■ Raw data
=-=-=-=-=

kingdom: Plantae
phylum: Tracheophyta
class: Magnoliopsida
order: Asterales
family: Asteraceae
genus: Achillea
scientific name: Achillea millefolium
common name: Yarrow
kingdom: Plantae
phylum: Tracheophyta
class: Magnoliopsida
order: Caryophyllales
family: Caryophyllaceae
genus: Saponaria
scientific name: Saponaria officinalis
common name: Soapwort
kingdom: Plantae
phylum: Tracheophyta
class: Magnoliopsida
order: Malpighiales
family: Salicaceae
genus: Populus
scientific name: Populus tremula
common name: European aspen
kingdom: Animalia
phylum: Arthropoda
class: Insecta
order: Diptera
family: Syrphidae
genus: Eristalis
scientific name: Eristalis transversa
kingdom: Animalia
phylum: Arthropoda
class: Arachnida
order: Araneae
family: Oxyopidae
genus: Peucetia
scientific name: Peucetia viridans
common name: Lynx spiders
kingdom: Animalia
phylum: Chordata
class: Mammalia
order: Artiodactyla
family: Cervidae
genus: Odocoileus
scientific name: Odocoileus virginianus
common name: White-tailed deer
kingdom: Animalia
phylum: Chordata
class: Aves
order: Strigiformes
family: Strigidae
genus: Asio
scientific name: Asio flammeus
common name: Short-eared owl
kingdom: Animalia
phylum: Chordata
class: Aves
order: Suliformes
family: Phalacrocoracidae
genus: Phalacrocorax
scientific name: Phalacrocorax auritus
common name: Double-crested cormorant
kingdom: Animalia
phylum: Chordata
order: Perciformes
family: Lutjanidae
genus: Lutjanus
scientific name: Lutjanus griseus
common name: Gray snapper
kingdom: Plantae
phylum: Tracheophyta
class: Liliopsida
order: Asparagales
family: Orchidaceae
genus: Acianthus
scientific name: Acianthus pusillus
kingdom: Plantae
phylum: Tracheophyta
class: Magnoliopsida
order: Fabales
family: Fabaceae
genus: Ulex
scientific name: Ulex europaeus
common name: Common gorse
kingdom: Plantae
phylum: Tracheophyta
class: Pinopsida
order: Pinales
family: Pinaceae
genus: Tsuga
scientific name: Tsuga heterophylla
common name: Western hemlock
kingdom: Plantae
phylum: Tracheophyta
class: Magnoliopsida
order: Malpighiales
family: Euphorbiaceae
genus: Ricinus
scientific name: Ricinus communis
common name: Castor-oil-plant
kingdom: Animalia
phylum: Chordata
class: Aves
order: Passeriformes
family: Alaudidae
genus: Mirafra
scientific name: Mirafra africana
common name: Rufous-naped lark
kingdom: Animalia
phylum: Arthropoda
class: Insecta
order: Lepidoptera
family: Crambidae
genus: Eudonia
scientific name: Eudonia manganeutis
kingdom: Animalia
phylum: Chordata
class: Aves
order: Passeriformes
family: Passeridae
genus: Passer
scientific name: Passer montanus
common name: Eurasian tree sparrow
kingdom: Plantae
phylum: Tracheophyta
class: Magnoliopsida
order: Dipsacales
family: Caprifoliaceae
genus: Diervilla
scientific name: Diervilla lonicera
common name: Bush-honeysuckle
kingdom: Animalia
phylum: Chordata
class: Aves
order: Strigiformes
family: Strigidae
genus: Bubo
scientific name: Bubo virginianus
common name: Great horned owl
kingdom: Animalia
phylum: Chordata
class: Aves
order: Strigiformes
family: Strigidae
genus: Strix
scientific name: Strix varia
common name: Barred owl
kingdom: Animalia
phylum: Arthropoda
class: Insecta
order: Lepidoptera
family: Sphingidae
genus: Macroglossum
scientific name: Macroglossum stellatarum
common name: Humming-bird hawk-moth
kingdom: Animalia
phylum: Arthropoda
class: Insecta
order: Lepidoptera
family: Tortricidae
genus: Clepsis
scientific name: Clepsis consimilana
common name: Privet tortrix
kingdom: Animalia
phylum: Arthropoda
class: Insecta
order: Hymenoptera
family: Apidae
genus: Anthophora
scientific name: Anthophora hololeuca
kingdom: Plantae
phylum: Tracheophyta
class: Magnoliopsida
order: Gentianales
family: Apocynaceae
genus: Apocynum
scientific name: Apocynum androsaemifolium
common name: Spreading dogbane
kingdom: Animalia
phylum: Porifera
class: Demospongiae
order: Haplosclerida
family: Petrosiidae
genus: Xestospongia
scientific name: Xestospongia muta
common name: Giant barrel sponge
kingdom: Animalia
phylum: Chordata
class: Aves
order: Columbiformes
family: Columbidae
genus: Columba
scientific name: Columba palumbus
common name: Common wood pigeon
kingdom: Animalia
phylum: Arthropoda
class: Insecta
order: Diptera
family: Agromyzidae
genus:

=-=-=-=-=

■ Work to complete
Edit the listing above by changing every "common name" to "vernacular name" and leaving all other text unchanged.

■ In response
kingdom: Plantae
phylum: Tracheophyta
class: Magnoliopsida
order: Asterales
family: Asteraceae
genus: Achillea
scientific name: Achillea millefolium
vernacular name: Yarrow
kingdom: Plantae
phylum: Tracheophyta
class: Magnoliopsida
order: Caryophyllales
family: Caryophyllaceae
genus: Saponaria
scientific name: Saponaria officinalis
vernacular name: Soapwort
kingdom: Plantae
phylum: Tracheophyta
class: Magnoliopsida
order: Malpighiales
family: Salicaceae
genus: Populus
scientific name: Populus tremula
vernacular name: European aspen
kingdom: Animalia
phylum: Arthropoda
class: Insecta
order: Diptera
family: Syrphidae
genus: Eristalis
scientific name: Eristalis transversa
kingdom: Animalia
phylum: Arthropoda
class: Arachnida
order: Araneae
family: Oxyopidae
genus: Peucetia
scientific name: Peucetia viridans
vernacular name: Lynx spiders
kingdom: Animalia
phylum: Chordata
class: Mammalia
order: Artiodactyla
family: Cervidae
genus: Odocoileus
scientific name: Odocoileus virginianus
vernacular name: White-tailed deer
kingdom: Animalia
phylum: Chordata
class: Aves
order: Strigiformes
family: Strigidae
genus: Asio
scientific name: Asio flammeus
vernacular name: Short-eared owl
kingdom: Animalia
phylum: Chordata
class: Aves
order: Suliformes
family: Phalacrocoracidae
genus: Phalacrocorax
scientific name: Phalacrocorax auritus
vernacular name: Double-crested cormorant
kingdom: Animalia
phylum: Chordata
order: Perciformes
family: Lutjanidae
genus: Lutjanus
scientific name: Lutjanus griseus
vernacular name: Gray snapper
kingdom: Plantae
phylum: Tracheophyta
class: Liliopsida
order: Asparagales
family: Orchidaceae
genus: Acianthus
scientific name: Acianthus pusillus
kingdom: Plantae
phylum: Tracheophyta
class: Magnoliopsida
order: Fabales
family: Fabaceae
genus: Ulex
scientific name: Ulex europaeus
vernacular name: Common gorse
kingdom: Plantae
phylum: Tracheophyta
class: Pinopsida
order: Pinales
family: Pinaceae
genus: Tsuga
scientific name: Tsuga heterophylla
vernacular name: Western hemlock
kingdom: Plantae
phylum: Tracheophyta
class: Magnoliopsida
order: Malpighiales
family: Euphorbiaceae
genus: Ricinus
scientific name: Ricinus communis
vernacular name: Castor-oil-plant
kingdom: Animalia
phylum: Chordata
class: Aves
order: Passeriformes
family: Alaudidae
genus: Mirafra
scientific name: Mirafra africana
vernacular name: Rufous-naped lark
kingdom: Animalia
phylum: Arthropoda
class: Insecta
order: Lepidoptera
family: Crambidae
genus: Eudonia
scientific name: Eudonia manganeutis
kingdom: Animalia
phylum: Chordata
class: Aves
order: Passeriformes
family: Passeridae
genus: Passer
scientific name: Passer montanus
vernacular name: Eurasian tree sparrow
kingdom: Plantae
phylum: Tracheophyta
class: Magnoliopsida
order: Dipsacales
family: Caprifoliaceae
genus: Diervilla
scientific name: Diervilla lonicera
vernacular name: Bush-honeysuckle
kingdom: Animalia
phylum: Chordata
class: Aves
order: Strigiformes
family: Strigidae
genus: Bubo
scientific name: Bubo virginianus
vernacular name: Great horned owl
kingdom: Animalia
phylum: Chordata
class: Aves
order: Strigiformes
family: Strigidae
genus: Strix
scientific name: Strix varia
vernacular name: Barred owl
kingdom: Animalia
phylum: Arthropoda
class: Insecta
order: Lepidoptera
family: Sphingidae
genus: Macroglossum
scientific name: Macroglossum stellatarum
vernacular name: Humming-bird hawk-moth
kingdom: Animalia
phylum: Arthropoda
class: Insecta
order: Lepidoptera
family: Tortricidae
genus: Clepsis
scientific name: Clepsis consimilana
vernacular name: Privet tortrix
kingdom: Animalia
phylum: Arthropoda
class: Insecta
order: Hymenoptera
family: Apidae
genus: Anthophora
scientific name: Anthophora hololeuca
kingdom: Plantae
phylum: Tracheophyta
class: Magnoliopsida
order: Gentianales
family: Apocynaceae
genus: Apocynum
scientific name: Apocynum androsaemifolium
vernacular name: Spreading dogbane
kingdom: Animalia
phylum: Porifera
class: Demospongiae
order: Haplosclerida
family: Petrosiidae
genus: Xestospongia
scientific name: Xestospongia muta
vernacular name: Giant barrel sponge
kingdom: Animalia
phylum: Chordata
class: Aves
order: Columbiformes
family: Columbidae
genus: Columba
scientific name: Columba palumbus
vernacular name: Common wood pigeon
kingdom: Animalia
phylum: Arthropoda
class: Insecta
order: Diptera
family: Agromyzidae
genus:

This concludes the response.